MATERIALS AND METHODS

Materials

A generous gift sample of IVA and MET was obtained from SL Drugs and Pharmaceuticals Ltd., Hyderabad. The IVAMET XL® containing 5 mg of IVA and 25 mg of MET was purchased from Ajanta Pharma Ltd., Mumbai. Analytical grade chemicals (HiMedia Ltd., Mumbai) and HPLC grade solvents were employed for the study. The weighing was done on Shimadzu® AUW220D (Kyoto, Japan) balance. The pH was measured on VSI® VSI-1B digital pH meter (Mohali, India). Sonication was performed on Transonic Digital S sonicator (Mumbai, India). The method was developed on a reverse phase Denali C18 column of dimension 150 mm × 4.6 mm having 5 μm particle size connected to a Waters® 2695 HPLC system equipped with PDA detector 2996 along with a manual rheodyne injector (20 μl loop), controlled by EMPOWERS v.2 software.
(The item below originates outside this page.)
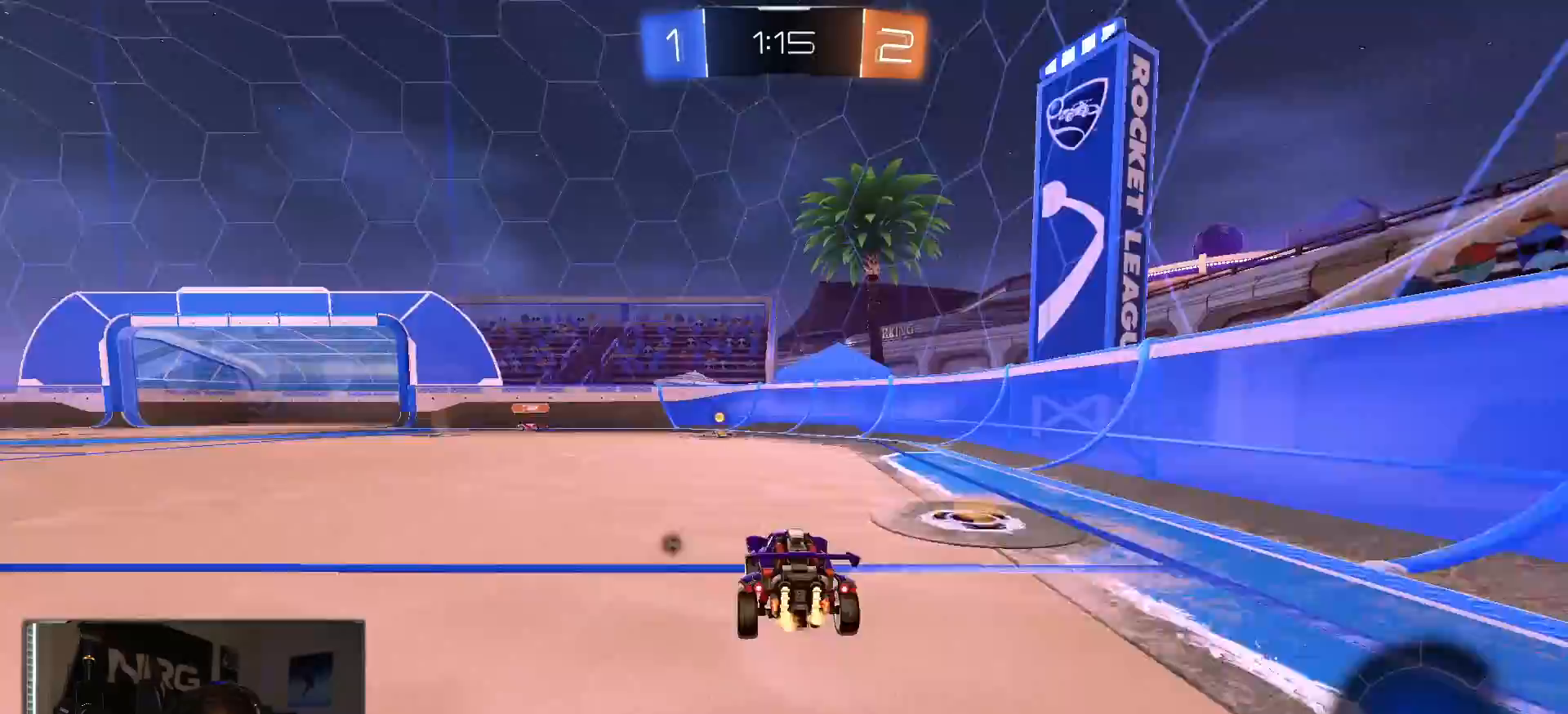
{"buttons": ["R2"], "left_stick": "center", "right_stick": "center", "events": [[67, "left_stick", "center"], [100, "R1", "up"], [367, "left_stick", "right"], [450, "left_stick", "center"]]}
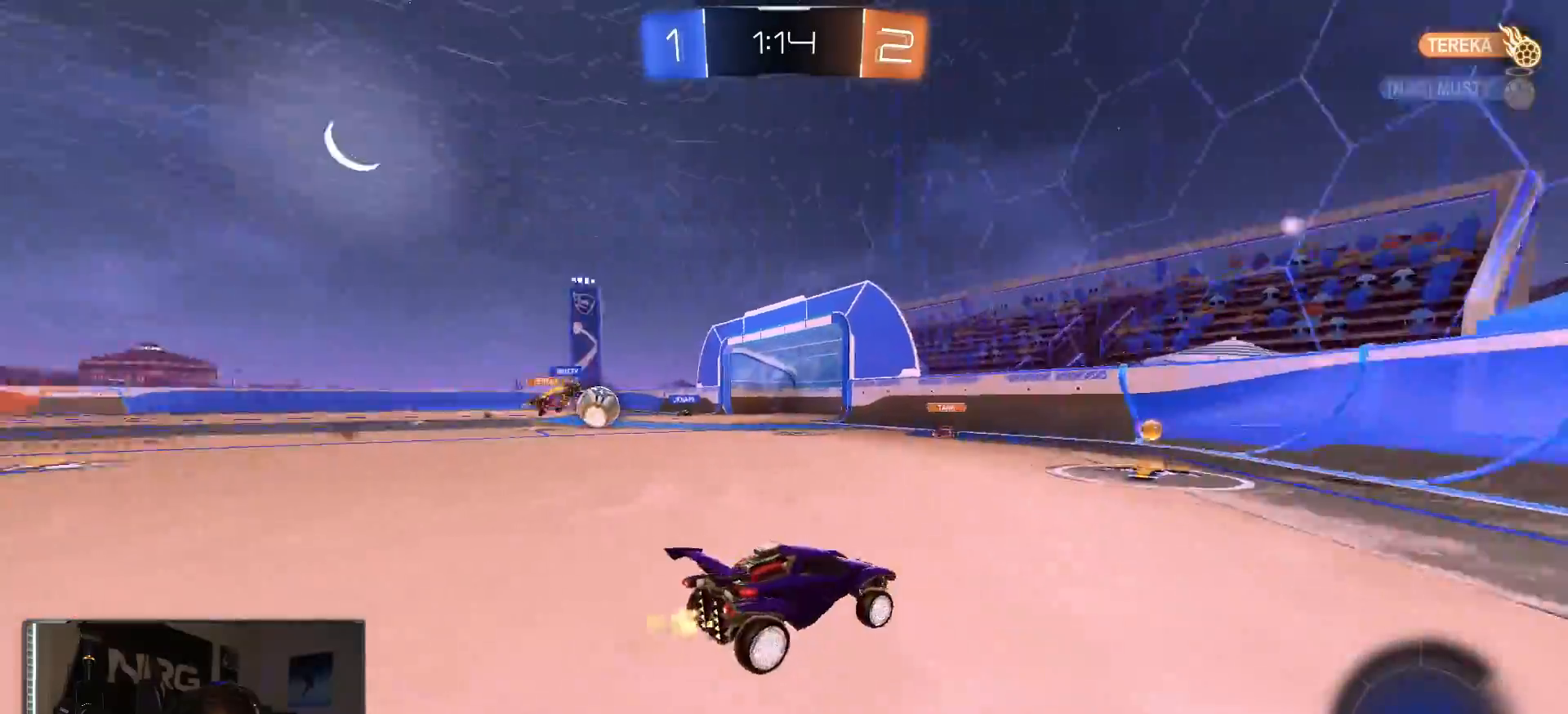
{"buttons": ["R2"], "left_stick": "center", "right_stick": "center", "events": [[83, "R1", "down"], [250, "left_stick", "left"], [283, "R1", "up"], [450, "left_stick", "center"]]}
Selection of the mobile phase

The selection of the mobile phase is very critical for the elution of the solutes. The mobile phase was selected on the basis of theoretical plates, peak purity index, and peak symmetry. The trial commenced using the buffer systems with an eluant such as methanol, acetonitrile, etc. The elution with buffer KH2PO4: methanol in equal ratio produced low-intensity peaks with a high tailing. KH2PO4 buffer (pH 4.8) with acetonitrile led to the appearance of the broad peak with tailing, but an improvement was noticed in comparison to the previous trial. When the buffer was replaced with orthophosphoric acid (OPA) (0.1%), a significant excellence in the peak symmetry and reduced tailing was observed when used along with methanol in equal ratio but was still not suitable to elute the solutes. For further perfection, the acetonitrile was employed along with OPA to get sharp peak with ideal Gaussian peak. The ratio of 60:40 v/v provided the highest peak purity index and the greatest number of theoretical plates. The mobile phase was degassed using the vacuum and filtered through 0.45 µm membrane filter. The mobile phase was allowed to equilibrate until a steady baseline was obtained.

Chromatographic conditions

IVA and MET were eluted with OPA (0.1%) buffer: acetonitrile in the ratio of 60:40 v/v in a 6 minutes isocratic trial at a flow rate of 0.8 ml/minute having an ambient column temperature of 30°C and monitored at 260 nm wavelength.

Preparation of analytical solutions

Preparation orthophosphoric acid (0.1%) buffer

An accurately weighed quantity of OPA (1 ml) was diluted with 1,000 ml of HPLC grade water and further degassed by sonication.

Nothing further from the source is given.